Han Kwangjŏn,30 former magistrate of Yean, governed various districts over the years. He particularly looked after male and female government slaves with benevolence and love. Whenever he departed from a district, those slaves cried aloud.
Making adulterous women into government slaves is not allowed not only by our law but also by The Great Ming Code. In olden days, if a lewd woman committed adultery and her husband really wanted to make her an official slave, it was allowed. This law, however, is now often ignored and abused by the magistrate. When a commoner who initially reported that his wife ran away with a man expresses his desire to retain her after she has been found and caught, the magistrate ignores his request and makes the woman an official slave. Furthermore, he orders official female slaves and entertaining girls in his yamen secretly to discover women engaging in adultery and later makes them government slaves against their will.

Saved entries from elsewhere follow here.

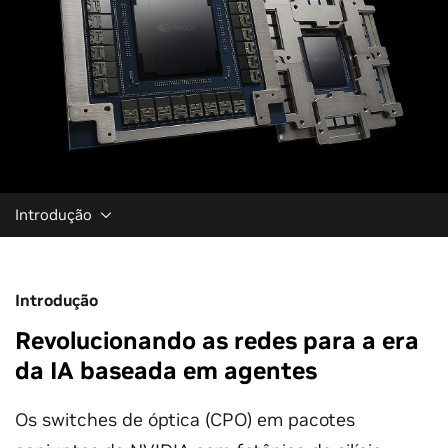
Introdução
Introdução
Revolucionando as redes para a era
da IA baseada em agentes
Os switches de óptica (CPO) em pacotes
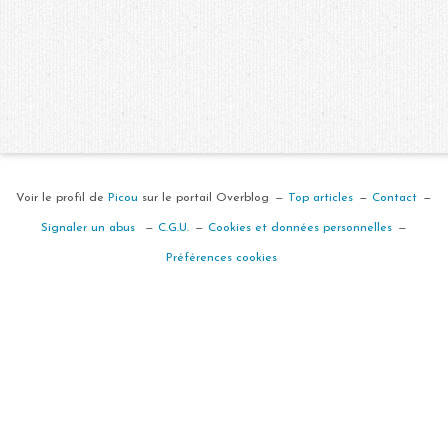
Voir le profil de
Picou
sur le portail Overblog
Top articles
Contact
Signaler un abus
C.G.U.
Cookies et données personnelles
Préférences cookies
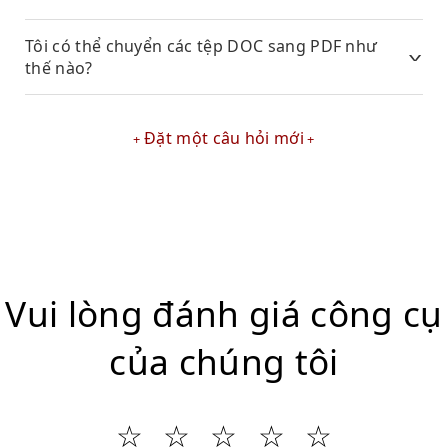
Tôi có thể chuyển các tệp DOC sang PDF như
thế nào?
Đặt một câu hỏi mới
Vui lòng đánh giá công cụ
của chúng tôi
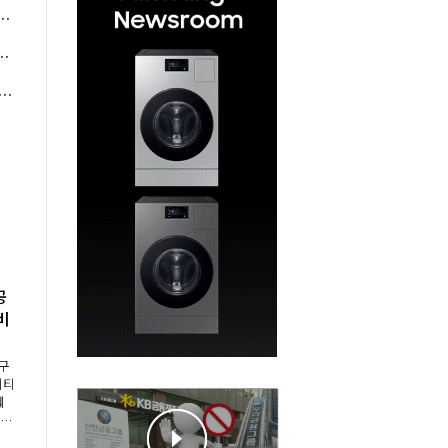
 삼성물산·현대건설·대우건설에 다가오는 '약속의 시간'
천억 '합격점', 이동훈 미국 뇌전증 영토 확장 고삐
에도 HBM4 탑재 검토, 삼성전자·SK하이닉스 HBM4 수율에 주도권 갈린다
공
비
구
니티
웨
 사
항공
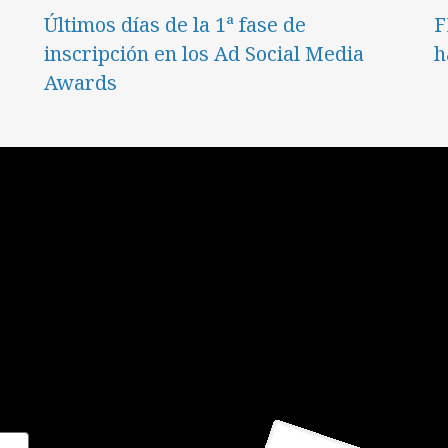
Últimos días de la 1ª fase de
F
inscripción en los Ad Social Media
h
Awards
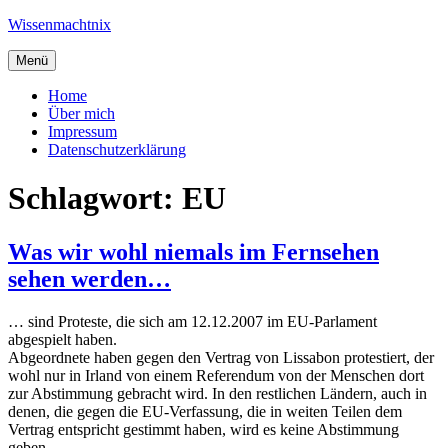
Zum
Wissenmachtnix
Inhalt
springen
Menü
Home
Über mich
Impressum
Datenschutzerklärung
Schlagwort:
EU
Was wir wohl niemals im Fernsehen
sehen werden…
… sind Proteste, die sich am 12.12.2007 im EU-Parlament
abgespielt haben.
Abgeordnete haben gegen den Vertrag von Lissabon protestiert, der
wohl nur in Irland von einem Referendum von der Menschen dort
zur Abstimmung gebracht wird. In den restlichen Ländern, auch in
denen, die gegen die EU-Verfassung, die in weiten Teilen dem
Vertrag entspricht gestimmt haben, wird es keine Abstimmung
geben.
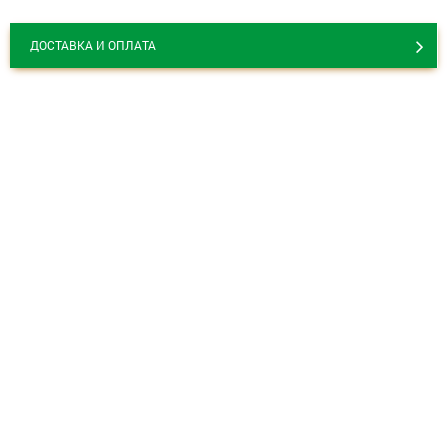
ДОСТАВКА И ОПЛАТА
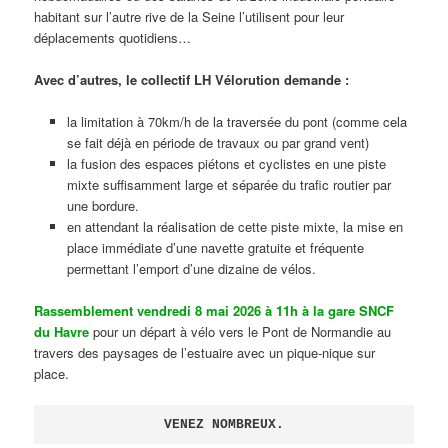
habitant sur l’autre rive de la Seine l’utilisent pour leur
déplacements quotidiens…
Avec d’autres, le collectif LH Vélorution demande :
la limitation à 70km/h de la traversée du pont (comme cela
se fait déjà en période de travaux ou par grand vent)
la fusion des espaces piétons et cyclistes en une piste
mixte suffisamment large et séparée du trafic routier par
une bordure.
en attendant la réalisation de cette piste mixte, la mise en
place immédiate d’une navette gratuite et fréquente
permettant l’emport d’une dizaine de vélos.
Rassemblement vendredi 8 mai 2026 à 11h à la gare SNCF
du Havre
pour un départ à vélo vers le Pont de Normandie au
travers des paysages de l’estuaire avec un pique-nique sur
place.
VENEZ NOMBREUX.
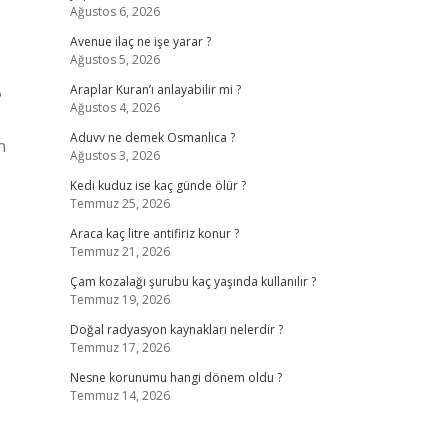
Ağustos 6, 2026
Avenue ilaç ne işe yarar ?
Ağustos 5, 2026
Araplar Kuran’ı anlayabilir mi ?
?
Ağustos 4, 2026
Aduvv ne demek Osmanlıca ?
n
Ağustos 3, 2026
Kedi kuduz ise kaç günde ölür ?
Temmuz 25, 2026
Araca kaç litre antifiriz konur ?
Temmuz 21, 2026
Çam kozalağı şurubu kaç yaşında kullanılır ?
Temmuz 19, 2026
Doğal radyasyon kaynakları nelerdir ?
Temmuz 17, 2026
Nesne korunumu hangi dönem oldu ?
Temmuz 14, 2026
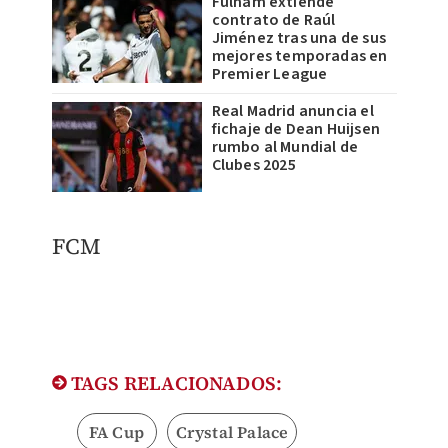
Fulham extiende
contrato de Raúl
Jiménez tras una de sus
mejores temporadas en
Premier League
Real Madrid anuncia el
fichaje de Dean Huijsen
rumbo al Mundial de
Clubes 2025
FCM
TAGS RELACIONADOS:
FA Cup
Crystal Palace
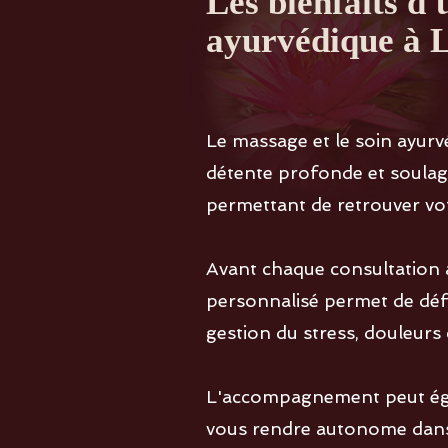
Les bienfaits d
ayurvédique à 
Le massage et le soin ay
détente profonde et soulage
permettant de retrouver votr
Avant chaque consultation
personnalisé permet de défin
gestion du stress, douleurs
L'accompagnement peut égal
vous rendre autonome dans 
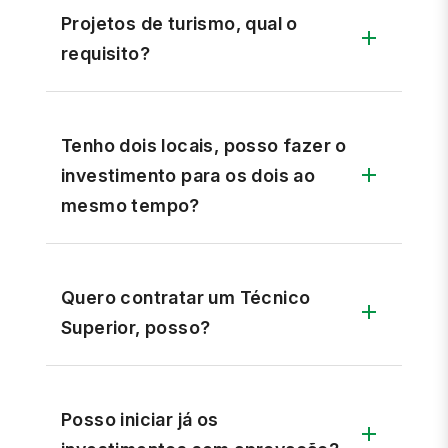
Projetos de turismo, qual o
requisito?
Tenho dois locais, posso fazer o
investimento para os dois ao
mesmo tempo?
Quero contratar um Técnico
Superior, posso?
Posso iniciar já os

In cases like this, facts and lies are often confused, and thus injustice is done to those women.
Once a woman is made an official slave and registered in the official documents, her children are supposed to inherit her social status and become slaves. Therefore, the magistrate whose rule is based on benevolence must not take this matter lightly. If the original husband of the woman who is to be made an official slave really wants to have his wife back, or unless a lewd woman volunteers to become an official slave, the magistrate should not coerce a woman to become an official slave.
The Magistrate Should Look After the Pages [Sidong] Who Are Born Physically Weak and Reduce Their Penalty if They Do Commit Wrongdoings. However, Once They Become of Age, He Should Treat Them in the Same Way as He Deals with Other Yamen Attendants.
A page is a boy servant [t’ongin], and he is also called chiin. The tricks of the pages are as follows: They stamp forged documents or steal examination certificates during the preliminary local examination or a test paper for writing contests. They closely observe the movements of the magistrate and spread rumors to the outside, fabricating words and accusations, and this is not a trivial matter to be ignored. However, in the case of a young page, only beating with a light stick [t’aehyŏng] is appropriate. People nowadays prefer to use the punishment of beating with a heavy stick, which is certainly not right.